In Decoding Anagrammed Texts Written in an Unknown Language and Script, written by computer science professor Grzegorz Kondrak and graduate student Bradley Hauer of the University of Alberta in Canada, the researchers developed a methodology for finding the source language of ciphered texts and then tested the algorithm they developed on the ancient manuscript. In the end, Kondrak and Hauer concluded that the Voynich was originally written in Hebrew. But scholars are questioning the methodology they used to arrive at this conclusion.
Kondrak and Hauer wrote an algorithm to identify certain patterns in texts such as how often each letter or combination of letters appears. Next they used the Universal Declaration of Human Rights (which is translated into 380 languages) as a sample text to teach the algorithm to identify the original language of a text encrypted with substitution ciphers—which worked—but when they turned the algorithm on the Voynich manuscript, problems began to emerge with some of their underlying assumptions.
Lisa Fagin Davis, executive director of the Medieval Academy of America, told The Verge that an algorithm trained to identify modern languages cannot reliably be used to identify the language of a document that has been carbon dated to the 15th century. “The grammar, spelling, and vocabulary would have been quite different, especially for a manuscript like the Voynich that is scientific in nature,” Davis said.
In addition, Kondrak and Hauer’s algorithm merely produces suggestions for potential matches but doesn’t evaluate the likelihood of these matches. Beyond that, the researchers based their analysis on a debatable theory that the Voynich is also encoded in anagrams, a hypothesis that has been suggested before but which is not supported by scholarly consensus.
Kondrak and Hauer admit in the paper that they had to make some adjustments for the translation to make sense in Hebrew, writing that the first attempt was “not quite coherent.” The adjustments included making “a couple of spelling corrections” before using Google Translate to convert the text into English. “Any time you have to resort to Google Translate over someone who has actually studied the language, you’re going to lose some credibility,” Fagin said.
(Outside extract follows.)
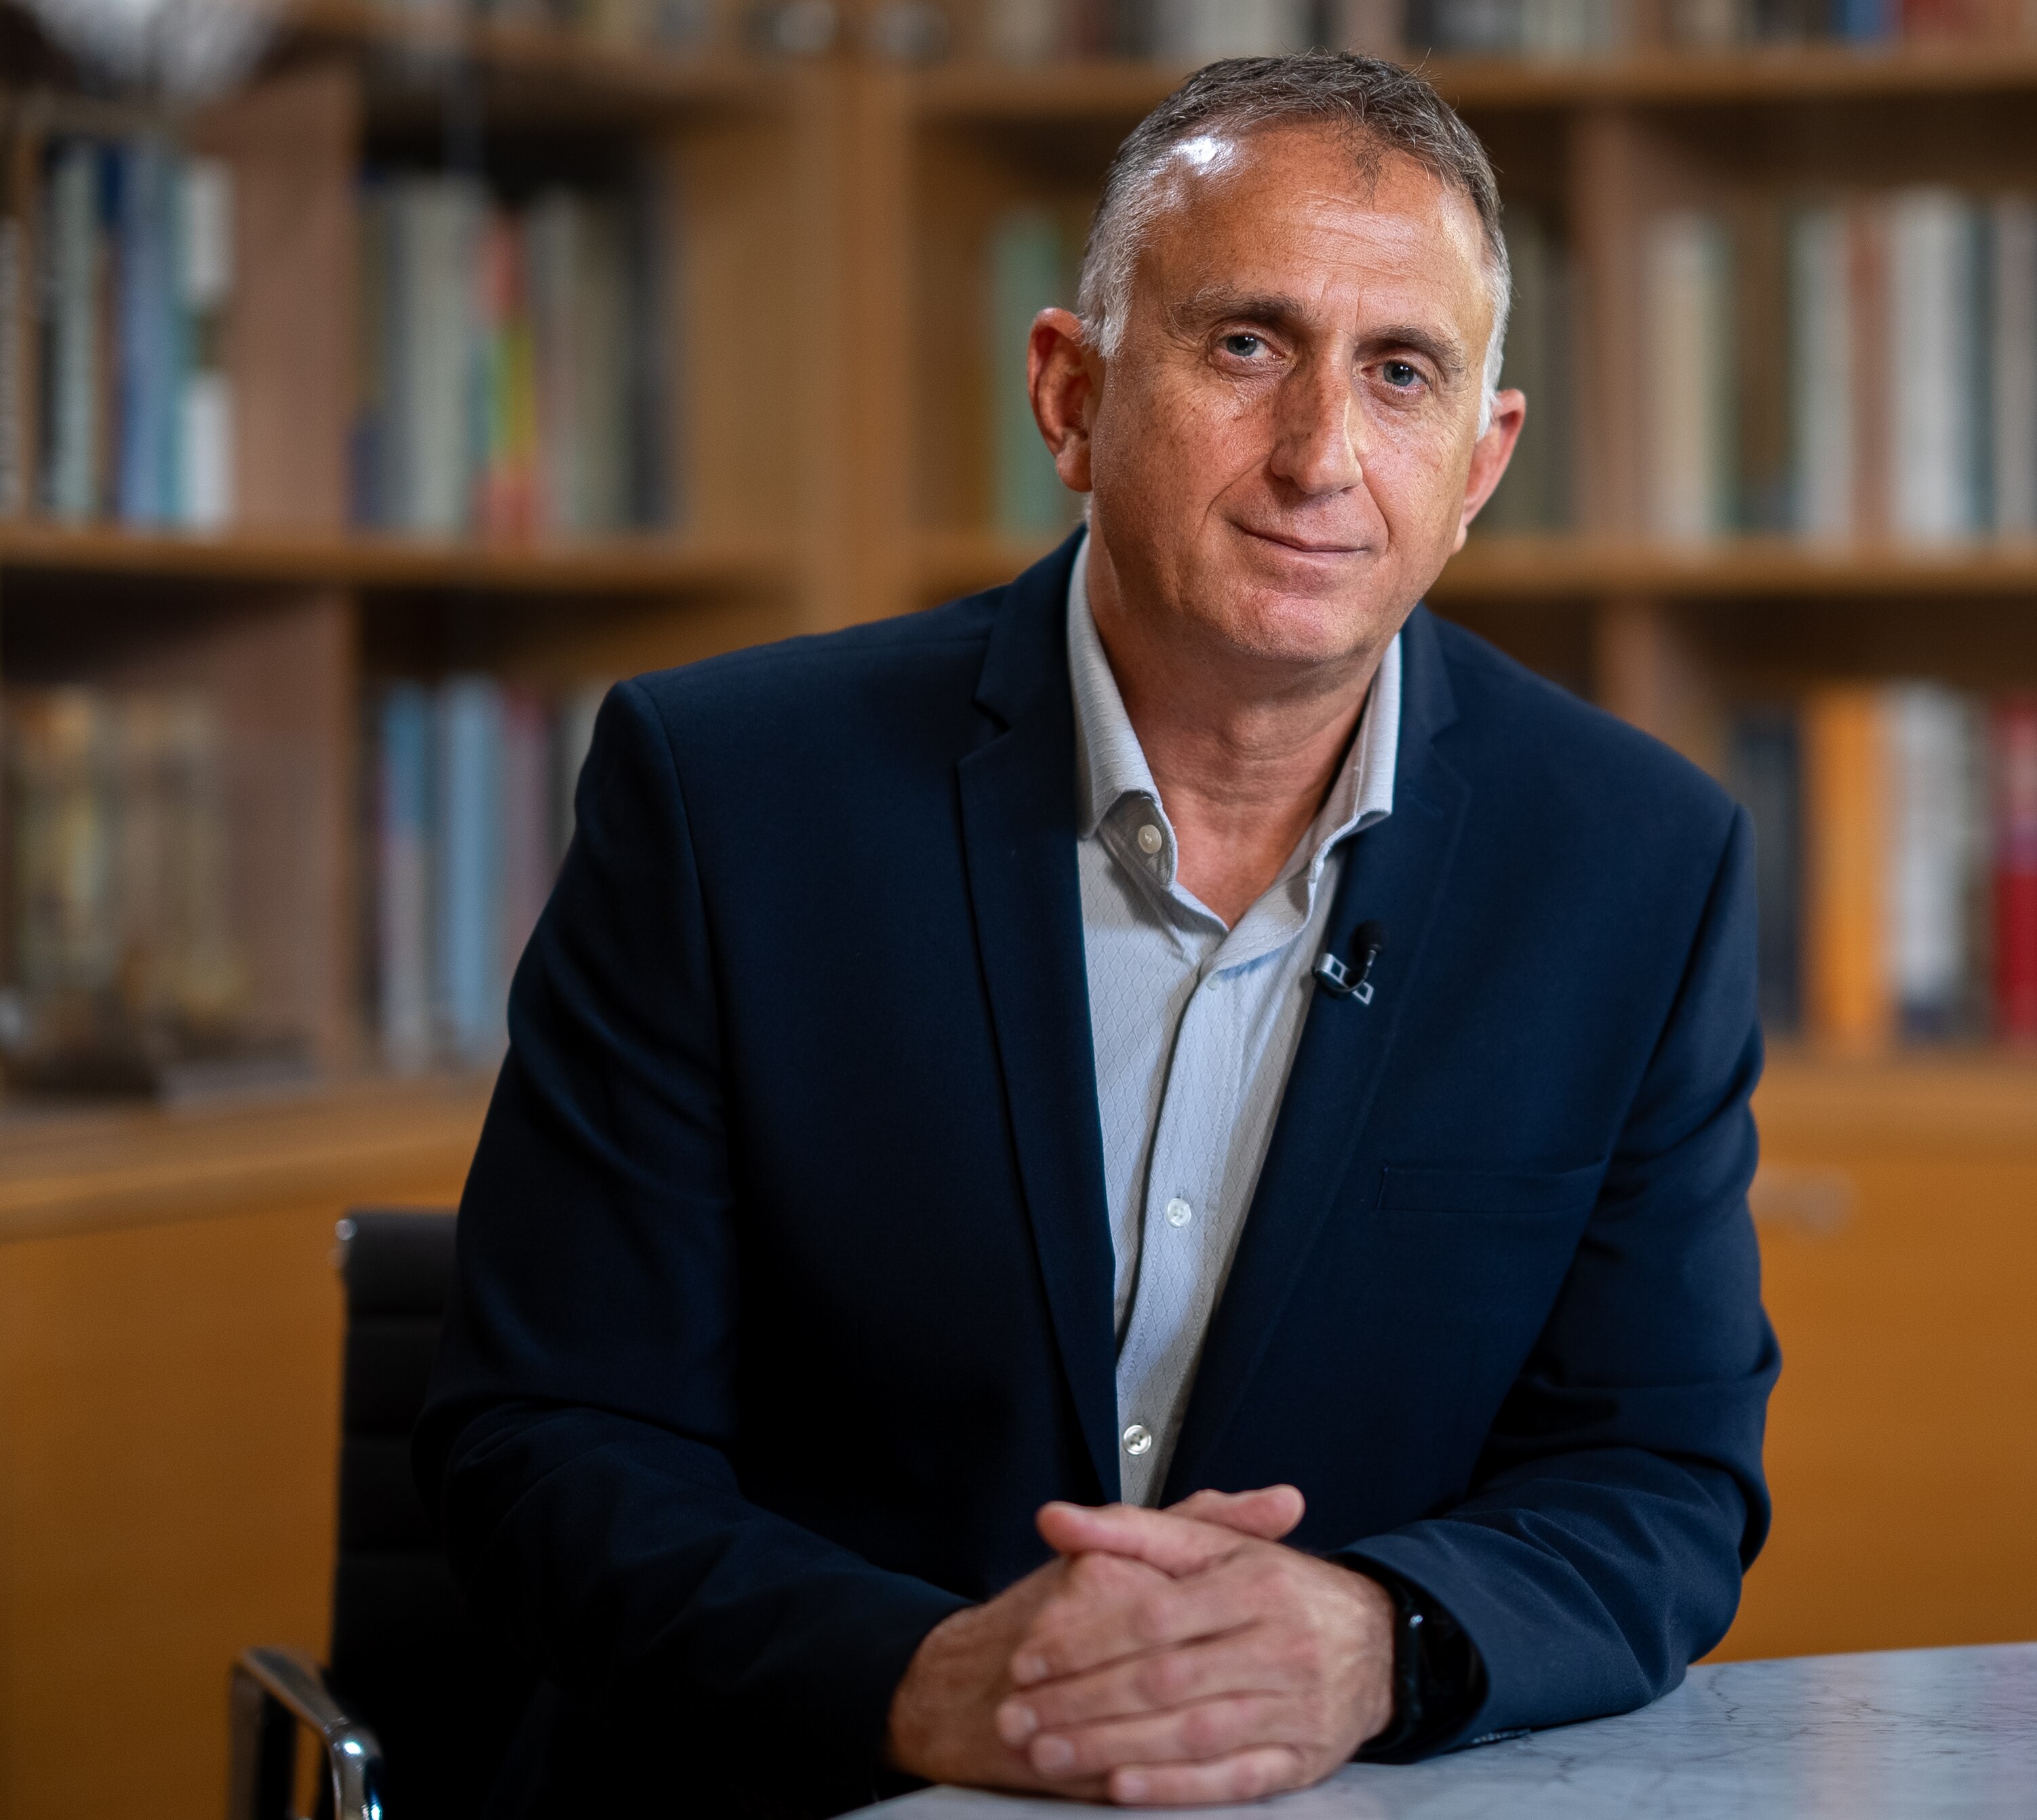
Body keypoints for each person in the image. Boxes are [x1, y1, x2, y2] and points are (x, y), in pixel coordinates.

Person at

Speaking to The Verge, professor Shlomo Argamon, a computational linguist at the Illinois Institute of Technology, concluded that “their method… gives them huge latitude in doing this sort of impressionistic interpretation. They take this decoded sentence, squint at it through thick eyeglasses, and say that’s good enough for us.” Nick Pelling, a Voynich expert who’s written several books on the mysterious document goes even further, saying that the paper’s likelihood of being correct is “So close to 0% as makes no practical difference.”